* Exercise: Your answer should consist solely of the lines from the first line of the data through the line with "楽団/イスラエル フィルハーモニー管弦楽団、《オーチャードホー", each reproduced exactly.

(Saved data entries)

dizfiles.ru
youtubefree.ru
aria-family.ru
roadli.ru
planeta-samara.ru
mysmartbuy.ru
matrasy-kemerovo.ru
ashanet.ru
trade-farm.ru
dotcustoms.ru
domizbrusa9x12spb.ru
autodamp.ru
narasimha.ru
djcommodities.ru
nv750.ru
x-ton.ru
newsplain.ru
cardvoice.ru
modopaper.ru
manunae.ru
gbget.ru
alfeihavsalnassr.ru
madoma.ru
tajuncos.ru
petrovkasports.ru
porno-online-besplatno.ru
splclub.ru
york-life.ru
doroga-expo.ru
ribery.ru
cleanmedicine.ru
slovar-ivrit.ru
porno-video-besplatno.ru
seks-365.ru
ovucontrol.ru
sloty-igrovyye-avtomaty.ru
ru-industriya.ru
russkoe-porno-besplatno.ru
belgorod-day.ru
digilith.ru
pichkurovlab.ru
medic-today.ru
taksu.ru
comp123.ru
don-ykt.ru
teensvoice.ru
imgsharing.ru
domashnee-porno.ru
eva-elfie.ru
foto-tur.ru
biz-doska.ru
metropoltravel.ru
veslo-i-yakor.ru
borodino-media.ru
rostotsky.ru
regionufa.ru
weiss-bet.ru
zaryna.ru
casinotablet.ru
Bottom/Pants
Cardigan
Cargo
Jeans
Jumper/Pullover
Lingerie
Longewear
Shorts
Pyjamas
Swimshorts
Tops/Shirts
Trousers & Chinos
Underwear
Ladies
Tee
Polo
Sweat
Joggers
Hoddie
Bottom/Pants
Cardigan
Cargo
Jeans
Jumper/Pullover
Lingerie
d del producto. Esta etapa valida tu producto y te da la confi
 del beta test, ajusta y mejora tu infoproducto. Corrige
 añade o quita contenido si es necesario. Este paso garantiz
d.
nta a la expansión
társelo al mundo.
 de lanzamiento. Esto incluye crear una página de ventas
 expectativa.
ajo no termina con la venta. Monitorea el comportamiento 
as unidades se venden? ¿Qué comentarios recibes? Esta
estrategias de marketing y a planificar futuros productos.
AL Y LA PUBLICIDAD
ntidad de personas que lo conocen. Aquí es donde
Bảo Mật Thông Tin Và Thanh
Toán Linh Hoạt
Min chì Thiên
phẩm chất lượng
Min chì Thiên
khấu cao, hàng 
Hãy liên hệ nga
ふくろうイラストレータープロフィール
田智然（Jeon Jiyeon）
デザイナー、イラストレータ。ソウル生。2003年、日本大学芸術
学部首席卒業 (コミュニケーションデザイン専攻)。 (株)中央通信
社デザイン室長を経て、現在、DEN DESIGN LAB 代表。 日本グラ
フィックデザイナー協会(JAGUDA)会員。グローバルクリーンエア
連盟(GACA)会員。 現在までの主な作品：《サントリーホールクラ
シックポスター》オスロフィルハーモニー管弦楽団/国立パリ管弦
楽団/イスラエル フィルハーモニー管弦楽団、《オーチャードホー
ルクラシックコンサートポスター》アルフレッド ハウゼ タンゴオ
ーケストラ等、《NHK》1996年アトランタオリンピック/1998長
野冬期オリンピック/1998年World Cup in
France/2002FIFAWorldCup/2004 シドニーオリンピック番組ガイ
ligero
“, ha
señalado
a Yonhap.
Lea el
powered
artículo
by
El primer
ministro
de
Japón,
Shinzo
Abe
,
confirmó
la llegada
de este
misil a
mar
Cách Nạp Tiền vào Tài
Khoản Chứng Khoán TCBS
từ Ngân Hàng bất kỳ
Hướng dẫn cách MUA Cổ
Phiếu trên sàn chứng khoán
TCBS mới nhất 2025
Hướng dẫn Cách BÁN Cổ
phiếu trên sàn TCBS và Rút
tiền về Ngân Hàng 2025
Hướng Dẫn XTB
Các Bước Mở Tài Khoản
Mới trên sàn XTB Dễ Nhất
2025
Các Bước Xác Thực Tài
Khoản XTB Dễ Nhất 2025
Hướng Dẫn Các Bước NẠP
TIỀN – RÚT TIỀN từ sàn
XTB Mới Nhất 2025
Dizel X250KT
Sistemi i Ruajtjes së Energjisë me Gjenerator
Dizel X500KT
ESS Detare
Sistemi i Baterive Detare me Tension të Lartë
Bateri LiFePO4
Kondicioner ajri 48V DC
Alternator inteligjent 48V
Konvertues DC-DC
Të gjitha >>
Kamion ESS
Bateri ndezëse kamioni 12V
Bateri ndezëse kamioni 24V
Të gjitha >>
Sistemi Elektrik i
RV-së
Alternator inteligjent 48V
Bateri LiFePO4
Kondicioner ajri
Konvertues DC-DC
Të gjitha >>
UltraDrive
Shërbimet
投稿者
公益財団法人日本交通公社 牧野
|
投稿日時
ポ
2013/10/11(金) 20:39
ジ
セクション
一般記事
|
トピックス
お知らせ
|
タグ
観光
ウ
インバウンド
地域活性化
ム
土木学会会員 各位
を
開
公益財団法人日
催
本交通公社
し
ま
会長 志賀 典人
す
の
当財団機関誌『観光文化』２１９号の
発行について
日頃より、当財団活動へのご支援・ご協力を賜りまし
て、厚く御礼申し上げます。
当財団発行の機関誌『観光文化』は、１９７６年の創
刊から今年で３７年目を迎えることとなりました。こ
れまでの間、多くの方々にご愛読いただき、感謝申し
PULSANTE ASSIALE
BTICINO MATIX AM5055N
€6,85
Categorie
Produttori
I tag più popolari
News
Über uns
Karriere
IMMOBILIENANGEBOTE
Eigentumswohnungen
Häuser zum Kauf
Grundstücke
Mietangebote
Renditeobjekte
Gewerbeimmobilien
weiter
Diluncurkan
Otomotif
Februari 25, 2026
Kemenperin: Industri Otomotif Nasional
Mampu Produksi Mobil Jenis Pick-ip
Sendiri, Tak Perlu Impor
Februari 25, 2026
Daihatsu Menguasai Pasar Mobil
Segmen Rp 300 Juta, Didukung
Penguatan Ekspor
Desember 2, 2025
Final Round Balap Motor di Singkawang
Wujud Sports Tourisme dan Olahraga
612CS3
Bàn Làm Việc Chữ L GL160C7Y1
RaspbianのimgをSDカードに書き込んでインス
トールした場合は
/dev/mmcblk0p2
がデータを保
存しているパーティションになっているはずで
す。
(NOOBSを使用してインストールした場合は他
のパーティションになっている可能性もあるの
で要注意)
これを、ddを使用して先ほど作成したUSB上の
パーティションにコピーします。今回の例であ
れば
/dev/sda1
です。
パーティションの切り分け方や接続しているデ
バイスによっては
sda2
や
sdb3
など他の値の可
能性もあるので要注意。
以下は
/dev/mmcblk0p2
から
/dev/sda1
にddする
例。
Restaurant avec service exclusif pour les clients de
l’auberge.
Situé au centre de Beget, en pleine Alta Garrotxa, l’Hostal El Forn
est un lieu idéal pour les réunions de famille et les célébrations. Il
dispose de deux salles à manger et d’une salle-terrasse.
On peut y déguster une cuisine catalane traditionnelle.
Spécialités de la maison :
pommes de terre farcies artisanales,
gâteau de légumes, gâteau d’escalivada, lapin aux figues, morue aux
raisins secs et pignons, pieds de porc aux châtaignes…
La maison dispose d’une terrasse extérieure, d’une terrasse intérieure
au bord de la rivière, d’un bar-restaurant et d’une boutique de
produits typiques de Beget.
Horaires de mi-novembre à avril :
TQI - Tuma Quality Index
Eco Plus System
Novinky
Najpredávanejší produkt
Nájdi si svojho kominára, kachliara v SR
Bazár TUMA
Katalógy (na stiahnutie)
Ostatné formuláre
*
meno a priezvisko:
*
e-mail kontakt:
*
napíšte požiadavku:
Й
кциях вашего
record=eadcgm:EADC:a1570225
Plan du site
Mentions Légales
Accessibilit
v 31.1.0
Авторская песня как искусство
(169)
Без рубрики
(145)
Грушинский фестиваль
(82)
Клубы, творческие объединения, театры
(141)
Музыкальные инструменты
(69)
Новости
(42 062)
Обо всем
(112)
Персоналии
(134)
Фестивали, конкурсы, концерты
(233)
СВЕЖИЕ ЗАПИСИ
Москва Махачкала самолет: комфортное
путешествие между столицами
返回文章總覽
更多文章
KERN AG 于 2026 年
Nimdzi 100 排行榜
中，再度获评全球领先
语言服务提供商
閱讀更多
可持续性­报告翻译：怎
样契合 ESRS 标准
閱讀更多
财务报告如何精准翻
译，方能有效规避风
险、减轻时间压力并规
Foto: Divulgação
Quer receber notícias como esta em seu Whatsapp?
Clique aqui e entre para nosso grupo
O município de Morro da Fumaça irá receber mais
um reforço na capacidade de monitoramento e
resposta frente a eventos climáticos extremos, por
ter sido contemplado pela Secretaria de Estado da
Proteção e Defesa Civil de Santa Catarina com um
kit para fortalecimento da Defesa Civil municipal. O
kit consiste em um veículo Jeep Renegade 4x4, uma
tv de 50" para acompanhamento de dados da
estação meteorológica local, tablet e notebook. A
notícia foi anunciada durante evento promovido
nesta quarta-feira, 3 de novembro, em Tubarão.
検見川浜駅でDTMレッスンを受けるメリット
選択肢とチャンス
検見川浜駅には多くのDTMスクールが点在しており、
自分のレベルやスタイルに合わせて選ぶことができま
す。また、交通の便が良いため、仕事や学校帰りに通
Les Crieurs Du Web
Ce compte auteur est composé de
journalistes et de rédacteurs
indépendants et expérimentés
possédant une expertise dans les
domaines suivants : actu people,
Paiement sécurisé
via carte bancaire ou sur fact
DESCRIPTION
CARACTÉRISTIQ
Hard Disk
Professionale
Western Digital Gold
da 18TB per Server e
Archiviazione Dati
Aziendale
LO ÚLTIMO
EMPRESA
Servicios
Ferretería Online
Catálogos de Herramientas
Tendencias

* Your solution:
dizfiles.ru
youtubefree.ru
aria-family.ru
roadli.ru
planeta-samara.ru
mysmartbuy.ru
matrasy-kemerovo.ru
ashanet.ru
trade-farm.ru
dotcustoms.ru
domizbrusa9x12spb.ru
autodamp.ru
narasimha.ru
djcommodities.ru
nv750.ru
x-ton.ru
newsplain.ru
cardvoice.ru
modopaper.ru
manunae.ru
gbget.ru
alfeihavsalnassr.ru
madoma.ru
tajuncos.ru
petrovkasports.ru
porno-online-besplatno.ru
splclub.ru
york-life.ru
doroga-expo.ru
ribery.ru
cleanmedicine.ru
slovar-ivrit.ru
porno-video-besplatno.ru
seks-365.ru
ovucontrol.ru
sloty-igrovyye-avtomaty.ru
ru-industriya.ru
russkoe-porno-besplatno.ru
belgorod-day.ru
digilith.ru
pichkurovlab.ru
medic-today.ru
taksu.ru
comp123.ru
don-ykt.ru
teensvoice.ru
imgsharing.ru
domashnee-porno.ru
eva-elfie.ru
foto-tur.ru
biz-doska.ru
metropoltravel.ru
veslo-i-yakor.ru
borodino-media.ru
rostotsky.ru
regionufa.ru
weiss-bet.ru
zaryna.ru
casinotablet.ru
Bottom/Pants
Cardigan
Cargo
Jeans
Jumper/Pullover
Lingerie
Longewear
Shorts
Pyjamas
Swimshorts
Tops/Shirts
Trousers & Chinos
Underwear
Ladies
Tee
Polo
Sweat
Joggers
Hoddie
Bottom/Pants
Cardigan
Cargo
Jeans
Jumper/Pullover
Lingerie
d del producto. Esta etapa valida tu producto y te da la confi
 del beta test, ajusta y mejora tu infoproducto. Corrige
 añade o quita contenido si es necesario. Este paso garantiz
d.
nta a la expansión
társelo al mundo.
 de lanzamiento. Esto incluye crear una página de ventas
 expectativa.
ajo no termina con la venta. Monitorea el comportamiento 
as unidades se venden? ¿Qué comentarios recibes? Esta
estrategias de marketing y a planificar futuros productos.
AL Y LA PUBLICIDAD
ntidad de personas que lo conocen. Aquí es donde
Bảo Mật Thông Tin Và Thanh
Toán Linh Hoạt
Min chì Thiên
phẩm chất lượng
Min chì Thiên
khấu cao, hàng 
Hãy liên hệ nga
ふくろうイラストレータープロフィール
田智然（Jeon Jiyeon）
デザイナー、イラストレータ。ソウル生。2003年、日本大学芸術
学部首席卒業 (コミュニケーションデザイン専攻)。 (株)中央通信
社デザイン室長を経て、現在、DEN DESIGN LAB 代表。 日本グラ
フィックデザイナー協会(JAGUDA)会員。グローバルクリーンエア
連盟(GACA)会員。 現在までの主な作品：《サントリーホールクラ
シックポスター》オスロフィルハーモニー管弦楽団/国立パリ管弦
楽団/イスラエル フィルハーモニー管弦楽団、《オーチャードホー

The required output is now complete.